By CATHY ARONSON transport reporter
Giant planemaker Boeing will help Air New Zealand to review its engineering systems in the wake of Sunday's engine failure.
The findings will be made public, a move the national carrier says is important for its credibility.
Air NZ announced the review after an engine on a Boeing 767-200 failed at 3000m after takeoff from Brisbane for Auckland. It was the fifth scare in as many months.
The airline said yesterday that Boeing would send a senior representative next week to help to set up the review terms and timetable.
Operations and technical vice-president Craig Sinclair said Air NZ would make the findings and recommendations public for the sake of "credibility and transparency".
Engineering, Printing and Manufacturing Union national secretary Andrew Little said the Air NZ engineers welcomed Boeing's participation.
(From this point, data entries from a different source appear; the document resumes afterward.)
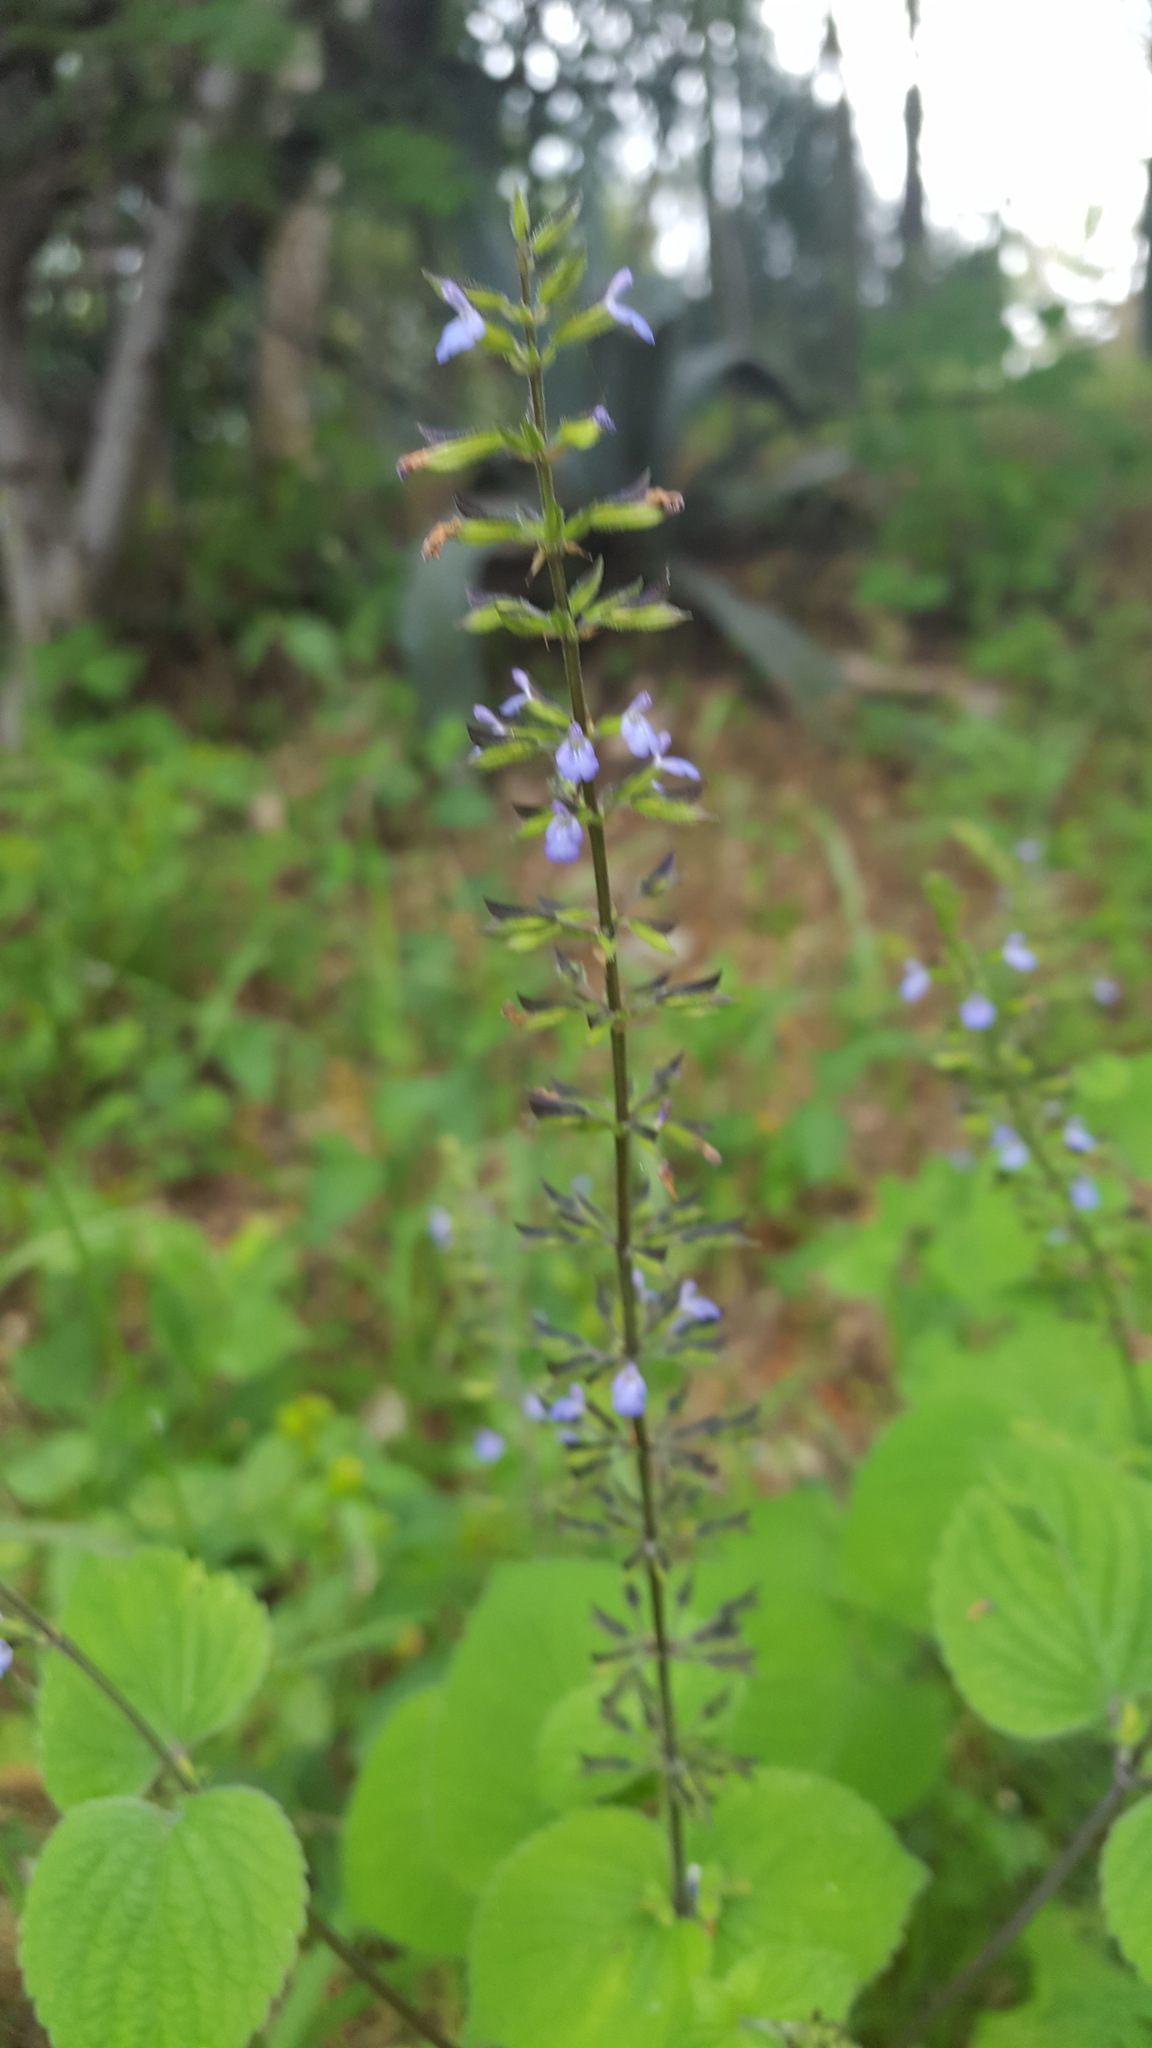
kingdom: Plantae
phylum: Tracheophyta
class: Magnoliopsida
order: Lamiales
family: Lamiaceae
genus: Salvia
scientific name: Salvia tiliifolia
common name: Lindenleaf sage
"They know they are in a job where there is no margin for error, and they take it very personally. I think they welcome a fresh pair of eyes to review the process."
Images on a website found by the Herald yesterday show the level of damage caused when part of the turbine disc broke off.
The website - www.members.optushome.com.au/vhrmm/nz767/ - also shows damage to the aircraft's leading wing edge.
An international transport accident expert, Professor Colin Boyd, who is visiting the University of Auckland from the University of Saskatchewan in Canada, said the accident could have been disastrous if the rotating disc holding in the engine blades had broken off on a different angle and struck a fuel tank.
"The really scary thing is what if it had come out on a different angle and had shot out on the inside rather than the outside of the wing root where the fuel tanks are.
"That could have been disastrous. It was only luck that stopped it."
Mr Sinclair was not willing to speculate on what would have happened if the disc fragment had come out at another angle, saying the airline had to concentrate on why the accident happened.
"That's why they are called uncontained failures, because anything that breaks through an engine casing can create further damage, so that's what makes this so serious."
The airline believed it had met maintenance and airworthiness directives but would review its compliance as part of the investigation, led by the Australian Transport Safety Bureau and including the New Zealand Transport Accident Investigation Commission, Boeing and General Electric, makers of the engine.
The engine has still to be released back to the airline and is expected to take three to four weeks to repair.
Mr Sinclair did not believe there was any link to an incident in Philadelphia two years ago on a Boeing 767 when a high-pressure turbine disc broke during a ground test and the metal hit a fuel tank, causing an explosion and fire. That aircraft had CF6-80C2B2 engines and the Air NZ engine was a CF6-80A2.